Ex-Im Bank vote shows Tea Party power, weakness

Published May 14, 2012 4:00am ET



A bill to reauthorize the Export-Import Bank and increase its lending authority cleared a key hurdle in the Senate Monday despite resistance from Tea Party Republicans who denounced the bank that promotes the purchase of U.S. exports as a form of corporate welfare.

Objections to the bank’s reauthorization have been rare in the past. But this time around dozens of Republicans in the House and Senate, many of them affiliated with the Tea Party, vowed to fight the bank’s continued existence.

Though ultimately unsuccessful in preventing a Senate vote Tuesday, those lawmakers did force Senate Democrats to debate several proposals intended to highlight deficiencies at the bank and arguments for shutting it down.

A bill to reauthorize the bank for an additional three years passed 330-93 in the Republican-led House last week, but the bill split Republicans in that chamber, with the Tea Party faction leading the opposition.

With the bill now in the hands of the Democratic-led Senate, Tea Party senators threw up roadblocks of their own. Democrats responded by portraying Republicans as hostages to an extreme minority within their own party.

“That 93 kind of says it all,” Senate Majority Leader Harry Reid, D-Nev., said Monday, citing the number of House Republicans who opposed the measure. “Ninety-three is the mainstay of the Tea Party caucus in the House. They are opposed to everything. They want to kill this bill. They don’t want the government to have anything to do with our lives, which is unreal in this modern world.”

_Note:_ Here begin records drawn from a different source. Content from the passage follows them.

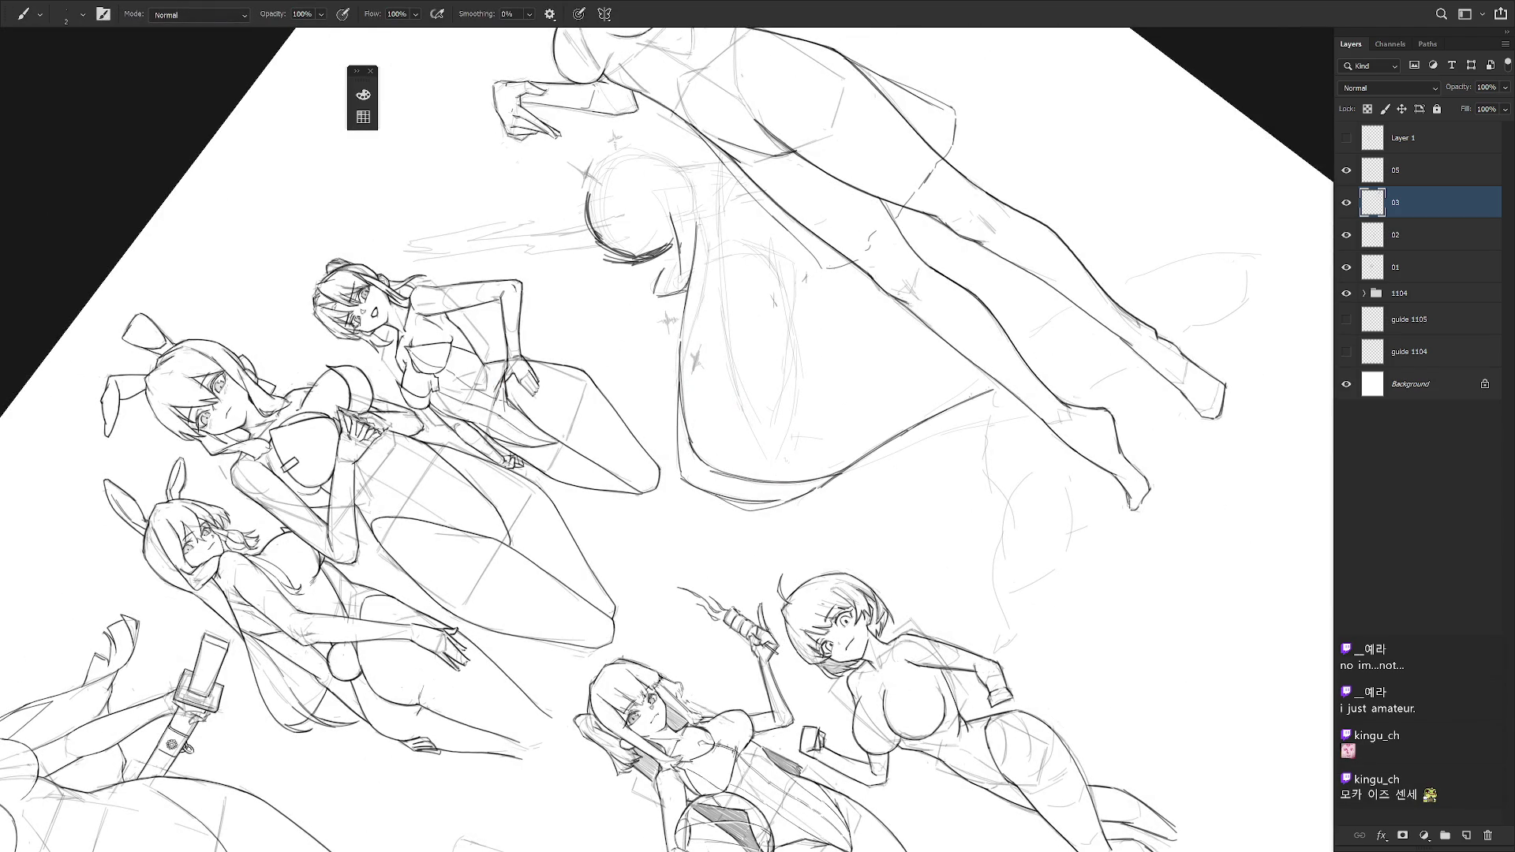
{"action": "mouse_move", "coordinate": [873, 455]}
{"action": "left_mouse_down"}
{"action": "mouse_move", "coordinate": [829, 446]}
{"action": "mouse_move", "coordinate": [980, 404]}
{"action": "left_mouse_up"}
- Rotate the canvas view clockwise and counter-clockwise to find a drawing angle
{"action": "key", "text": "r"}
{"action": "left_click_drag", "start_coordinate": [1004, 494], "coordinate": [793, 695]}
{"action": "key", "text": "r"}
{"action": "scroll", "coordinate": [894, 513], "scroll_direction": "up", "scroll_amount": 3}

The fight over the Export-Import Bank was the latest show of strength — and demonstrated shortcomings — of the Tea Party movement that swept into office in the 2010 congressional elections. Lawmakers who won office under the conservative fiscal movement’s banner have proven strong enough to influence the flow of legislation in Congress but remain largely outgunned by less conservative Republicans, particularly in the Senate.

Sen. Rand Paul, R-Ky., a Tea Party candidate who won his seat in 2010, was a chief opponent of the Ex-Im Bank, arguing that it provides taxpayer-subsidized loans to profitable companies and questioning why any Republican would support it.



“Republicans have been correct in criticizing the president for trying to pick the winners and losers in energy production,” Paul said, referring to government loans to solar energy companies like the now-defunct Solyndra. “Yet, now a majority of the Republicans are poised to vote for their own set of taxpayer-subsidized loans through the Export-Import Bank.”

Though unable to block a vote on the reauthorization, Rand and his allies forced Reid to debate five amendments that limited the bank’s influence, including one that would have eliminated the bank after a year. Others would have prohibited it from investing in renewable energy or fossil-fuel projects that compete with U.S. energy production efforts.

The bill on which the Senate is set to vote Tuesday would increase the bank’s lending capacity by 40 percent, to $140 billion. It has the support of the U.S. Chamber of Commerce and the National Association of Manufacturers, who say the bank levels the playing field for U.S. companies competing against foreign firms subsidized by their governments.

The House and Senate bills are identical, which means the reauthorization would go straight to President Obama should the Senate approve it Tuesday.